Logo e sucintamente, seria o caso de questionar se meras atitudes episódicas e casuísticas, na base da tentativa e erro, no sentido de dar mais celeridade e credibilidade à prestação jurisdicional, trarão algum resultado, além de, muito provavelmente, exacerbarem esse sensação e esse sentimento, absolutamente desastrosos para o país, de que, aqui, não somente não se cumpre a lei, como não parece possível, a ninguém, fazê-la cumprir.

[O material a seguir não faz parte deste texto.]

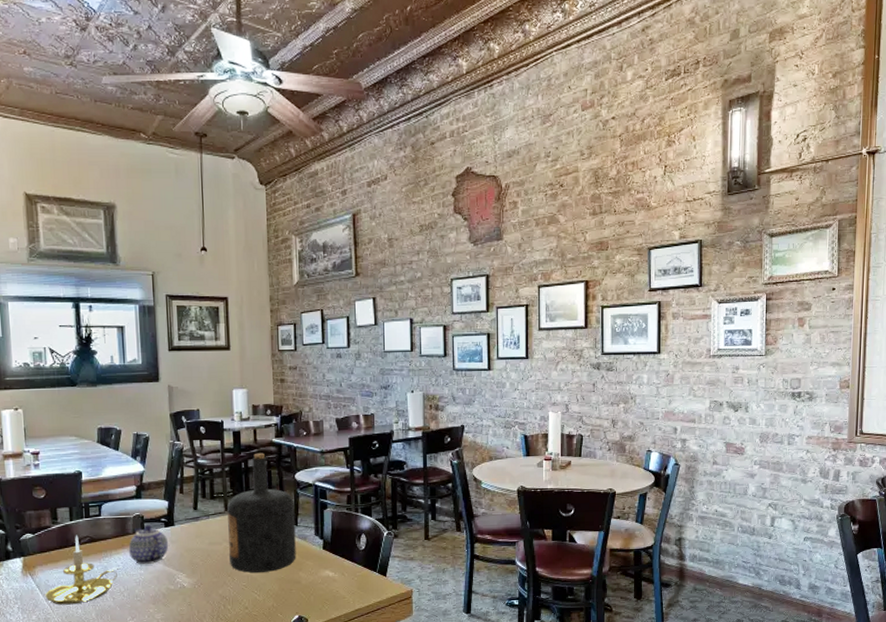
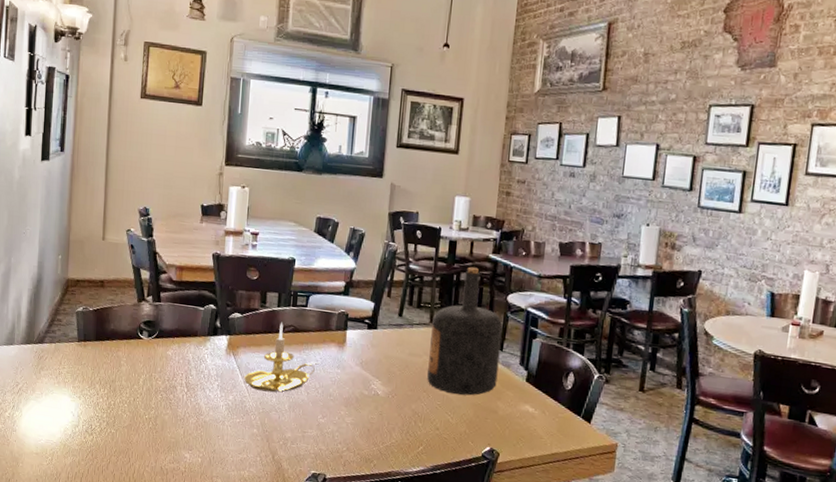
teapot: present [128,525,169,565] -> none [328,323,369,365]

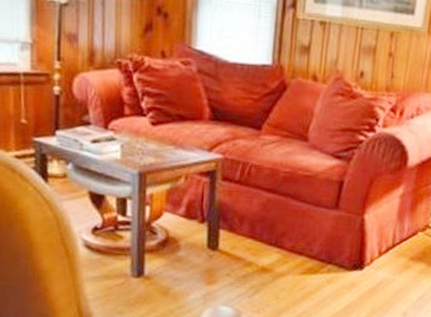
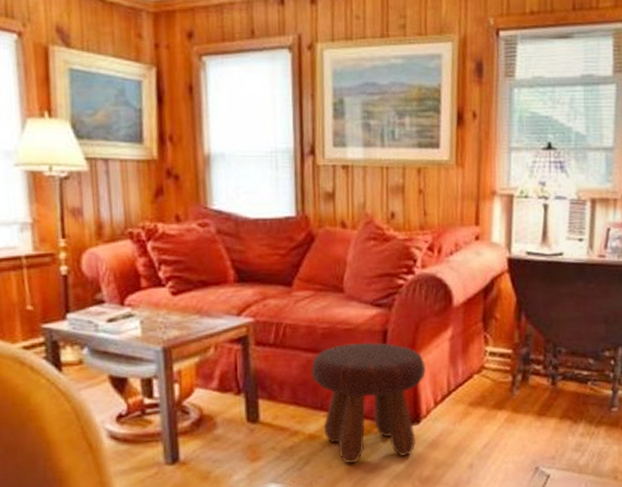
footstool: none [270,189,376,297] -> present [311,342,427,463]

Domingos Fernando Refinetti

é advogado, sócio do escritório WZ Advogados e membro da OAB, da International Bar Association, da Turnaround Management Association do Brasil e do IBR (Instituto Brasileiro de Estudos de Recuperação de Empresas).

analucia disse:
27 de setembro de 2008 às 08:42

Há como controlar sim, basta ser mais criterioso na concessáo de justiça gratuita e acabar com o adiantamento de custas, ficando ao final do processo para o juiz analisar a condiçao financeira. Com isso haveria melhor triagem e acabaria com as aventuras jurídicas quando as pessoas fossem cobradas das custas e despesas.

Reinhardt disse:
27 de setembro de 2008 às 11:33

Que sublide infeliz.Afinal,a unica corrida bem administrada é a de cavalos . Não se pode querer limitar o exercicio de nenhum direito,especialmente de ir a juízo. Isto é o mesmo que reclamar ao bispo.

AVS disse:
27 de setembro de 2008 às 20:43

O que o colega chamou a atenção é muito importante. O que tem que ser administrado não é o acesso à justiça, com medidas de vedação, seja à justiça gratuita (o que seria inconstitucional, diga-se) ou à recursos (como o episódio da irrecorribilidade da decisão que converte o agravo de instrumento em retido, que é um convite à arbitrariedade judicial), para citar alguns exemplos.
O que deve ser feito é a disciplina da sociedade quanto à valorização dos seus institutos jurídicos.
E quem deve dar o exemplo é o próprio Estado, que é o campeão nos abusos.
Se o Estado é o grande caloteiro ao não honrar seus precatórios, e se justifica como representante do "interesse público", como os cidadãos irão respeitar as leis? Não é mais fácil seguir o exemplo do Estado caloteiro?
E o pior é que este, que pode ser considerado o grande problema jurídico do Brasil, nunca é tratado!!

LUÍS disse:
28 de setembro de 2008 às 00:24

Está correta a Justiça é uma máquina para rolar a dívida do Estado para com o particular, mas também é uma máquina para rolar a dívida dos particulares para com o Estado. O aumento da demanda possui inúmeros motivos: maior acesso à justiça, melhoria da educação, progresso do país, aumento do setor de serviços, etc... Mas existe uma indústria de burocracia por trás de tudo isso. O autor do texto foi feliz em apontar a descrença nas leis, mas há também a situação de que o Poder Judiciário é uma máquina que gera renda a muitos. Conjugando todos esses fatores, percebe-se que não adianta somente melhorar as leis processuais e a administração da justiça, mas também seria preciso diminuir a litigiosidade através da mudança do direito material. Por exemplo, o direito do trabalho. Existe uma absurda quantidade de normas que dão ensejo a milhares de controvérsias. Centenas de penduricalhos que tem por objetivo onerar a folha de pagamento, ao invés do empregado acostumar-se com poucos direitos mas que representassem, de fato, uma remuneração substancial. Criam-se Varas e Tribunais, ao invés de simplifcar as leis. E isso gera uma indústria financiada pelo povo, empregando juízes, servidores, peritos, advogados, profissionais de educaçao, bancos, livrarias, etc... O mesmo se diga do direito tributário e penal. Infelizmente, esse Monstro que é o Judiciário, tende a crescer.

Enos Nogueira disse:
01 de outubro de 2008 às 15:10

Pena que o colega que postou o comentário às 15:07 (advogado autônomo)não se identificou, pois gostaria de parabenizá-lo. O seu comentário está corretíssimo, pois as indenizações que são pagas a título de dano moral fazem com que os mau empresários continuem a burlar a lei.